Diana is a distinguished health coach and wellness expert dedicated to empowering women over 40 to achieve balance, vitality, and rejuvenation of body and mind while supercharging their longevity and quality of life. Through transformative, customized health coaching and consulting, as well as workshops, group programs, and retreats, Diana guides women in reducing stress, losing weight, improving sleep and circadian rhythm, reversing markers of aging, rekindling motivation and self-confidence, and overcoming deeply ingrained unhealthy habits, propelling them toward optimal health.
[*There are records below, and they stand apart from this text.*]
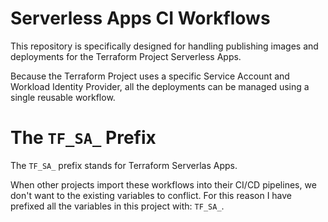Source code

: # Serverless Apps CI Workflows

This repository is specifically designed for handling publishing images and deployments for the Terraform Project Serverless Apps.

Because the Terraform Project uses a specific Service Account and Workload Identity Provider, all the deployments can be managed using a single reusable workflow.


# The `TF_SA_` Prefix
The `TF_SA_` prefix stands for Terraform Serverlas Apps.

When other projects import these workflows into their CI/CD pipelines, we don't want to the existing variables to conflict. For this reason I have prefixed all the variables in this project with: `TF_SA_`.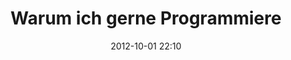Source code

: ---
layout: redirect
title: Warum ich gerne Programmiere
date: 2012-10-01 22:10
redirect: http://code.makery.ch/blog/why-i-love-programming/
---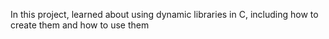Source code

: In this project, learned about using dynamic libraries in C, including how to create them and how to use them 
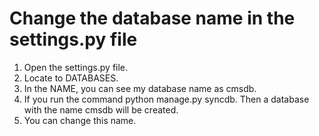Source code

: Change the database name in the settings.py file
==============================


1. Open the settings.py file.
2. Locate to DATABASES.
3. In the NAME, you can see my database name as cmsdb.
4. If you run the command python manage.py syncdb. Then a database with the name cmsdb will be created.
5. You can change this name.
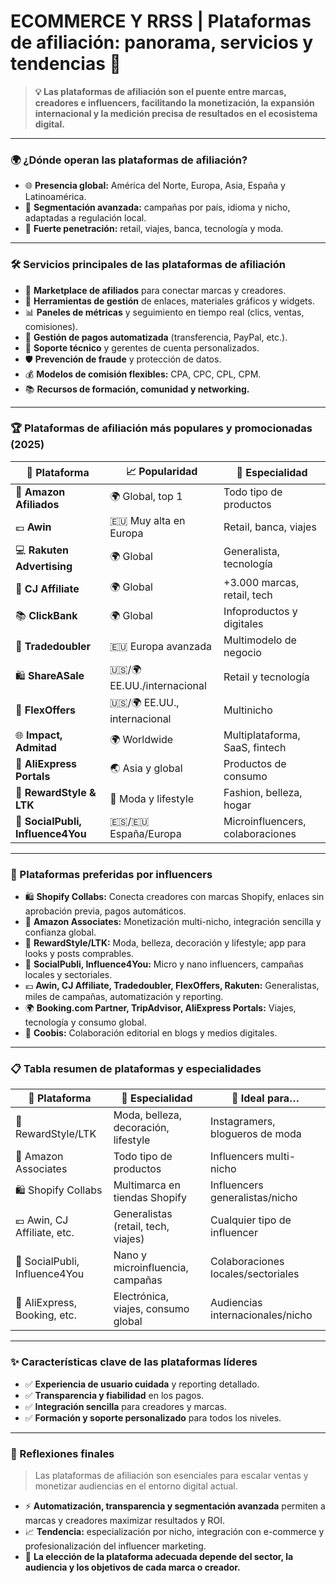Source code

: # ECOMMERCE Y RRSS | Plataformas de afiliación: panorama, servicios y tendencias 🚀

> **💡 Las plataformas de afiliación son el puente entre marcas, creadores e influencers, facilitando la monetización, la expansión internacional y la medición precisa de resultados en el ecosistema digital.**

***

### 🌍 ¿Dónde operan las plataformas de afiliación?

* 🌐 **Presencia global:** América del Norte, Europa, Asia, España y Latinoamérica.
* 🎯 **Segmentación avanzada:** campañas por país, idioma y nicho, adaptadas a regulación local.
* 🛒 **Fuerte penetración:** retail, viajes, banca, tecnología y moda.

***

### 🛠️ Servicios principales de las plataformas de afiliación

* 🏪 **Marketplace de afiliados** para conectar marcas y creadores.
* 🔗 **Herramientas de gestión** de enlaces, materiales gráficos y widgets.
* 📊 **Paneles de métricas** y seguimiento en tiempo real (clics, ventas, comisiones).
* 💸 **Gestión de pagos automatizada** (transferencia, PayPal, etc.).
* 🤝 **Soporte técnico** y gerentes de cuenta personalizados.
* 🛡️ **Prevención de fraude** y protección de datos.
* 💰 **Modelos de comisión flexibles:** CPA, CPC, CPL, CPM.
* 📚 **Recursos de formación, comunidad y networking.**

***

### 🏆 Plataformas de afiliación más populares y promocionadas (2025)

| 🏢 Plataforma                     | 📈 Popularidad                | 🎯 Especialidad                  |
| --------------------------------- | ----------------------------- | -------------------------------- |
| 🛒 **Amazon Afiliados**           | 🌍 Global, top 1              | Todo tipo de productos           |
| 💶 **Awin**                       | 🇪🇺 Muy alta en Europa       | Retail, banca, viajes            |
| 💻 **Rakuten Advertising**        | 🌍 Global                     | Generalista, tecnología          |
| 🏬 **CJ Affiliate**               | 🌍 Global                     | +3.000 marcas, retail, tech      |
| 📚 **ClickBank**                  | 🌍 Global                     | Infoproductos y digitales        |
| 🔄 **Tradedoubler**               | 🇪🇺 Europa avanzada          | Multimodelo de negocio           |
| 🛍️ **ShareASale**                | 🇺🇸/🌍 EE.UU./internacional  | Retail y tecnología              |
| 🧩 **FlexOffers**                 | 🇺🇸/🌍 EE.UU., internacional | Multinicho                       |
| 🌐 **Impact, Admitad**            | 🌍 Worldwide                  | Multiplataforma, SaaS, fintech   |
| 🛒 **AliExpress Portals**         | 🌏 Asia y global              | Productos de consumo             |
| 👗 **RewardStyle & LTK**          | 👠 Moda y lifestyle           | Fashion, belleza, hogar          |
| 🤳 **SocialPubli, Influence4You** | 🇪🇸/🇪🇺 España/Europa       | Microinfluencers, colaboraciones |

***

### 👑 Plataformas preferidas por influencers

* 🛍️ **Shopify Collabs:** Conecta creadores con marcas Shopify, enlaces sin aprobación previa, pagos automáticos.
* 🛒 **Amazon Associates:** Monetización multi-nicho, integración sencilla y confianza global.
* 👗 **RewardStyle/LTK:** Moda, belleza, decoración y lifestyle; app para looks y posts comprables.
* 🤳 **SocialPubli, Influence4You:** Micro y nano influencers, campañas locales y sectoriales.
* 💶 **Awin, CJ Affiliate, Tradedoubler, FlexOffers, Rakuten:** Generalistas, miles de campañas, automatización y reporting.
* 🌍 **Booking.com Partner, TripAdvisor, AliExpress Portals:** Viajes, tecnología y consumo global.
* 📰 **Coobis:** Colaboración editorial en blogs y medios digitales.

***

### 📋 Tabla resumen de plataformas y especialidades

| 🏢 Plataforma                 | 🎯 Especialidad                      | 👤 Ideal para…                     |
| ----------------------------- | ------------------------------------ | ---------------------------------- |
| 👗 RewardStyle/LTK            | Moda, belleza, decoración, lifestyle | Instagramers, blogueros de moda    |
| 🛒 Amazon Associates          | Todo tipo de productos               | Influencers multi-nicho            |
| 🛍️ Shopify Collabs           | Multimarca en tiendas Shopify        | Influencers generalistas/nicho     |
| 💶 Awin, CJ Affiliate, etc.   | Generalistas (retail, tech, viajes)  | Cualquier tipo de influencer       |
| 🤳 SocialPubli, Influence4You | Nano y microinfluencia, campañas     | Colaboraciones locales/sectoriales |
| 🛒 AliExpress, Booking, etc.  | Electrónica, viajes, consumo global  | Audiencias internacionales/nicho   |

***

### ✨ Características clave de las plataformas líderes

* ✅ **Experiencia de usuario cuidada** y reporting detallado.
* ✅ **Transparencia y fiabilidad** en los pagos.
* ✅ **Integración sencilla** para creadores y marcas.
* ✅ **Formación y soporte personalizado** para todos los niveles.

***

### 📝 Reflexiones finales

> Las plataformas de afiliación son esenciales para escalar ventas y monetizar audiencias en el entorno digital actual.

* ⚡ **Automatización, transparencia y segmentación avanzada** permiten a marcas y creadores maximizar resultados y ROI.
* 📈 **Tendencia:** especialización por nicho, integración con e-commerce y profesionalización del influencer marketing.
* 🎯 **La elección de la plataforma adecuada depende del sector, la audiencia y los objetivos de cada marca o creador.**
With over three decades of experience in the health field, Diana holds a Master of Science in Health and Human Performance and a Bachelor’s in Health Psychology. She is a Clinical Ayurveda Specialist, Certified Health Coach, Certified Sleep Science Coach, and an accomplished yoga and meditation teacher with additional training in menopause and longevity. Diana seamlessly blends ancient wisdom with cutting-edge, evidence-based practices from positive psychology, neuroscience, circadian rhythm, nutrition, movement, metabolic health, and longevity.
Residing in sunny Southern California, Diana enjoys being a health nerd, hiking, traveling, yoga, meditation, rock climbing, cooking, deep human connection, and the continuous pursuit of the ever-elusive perfection of life and Self, known to ancient Yogis as Svasta!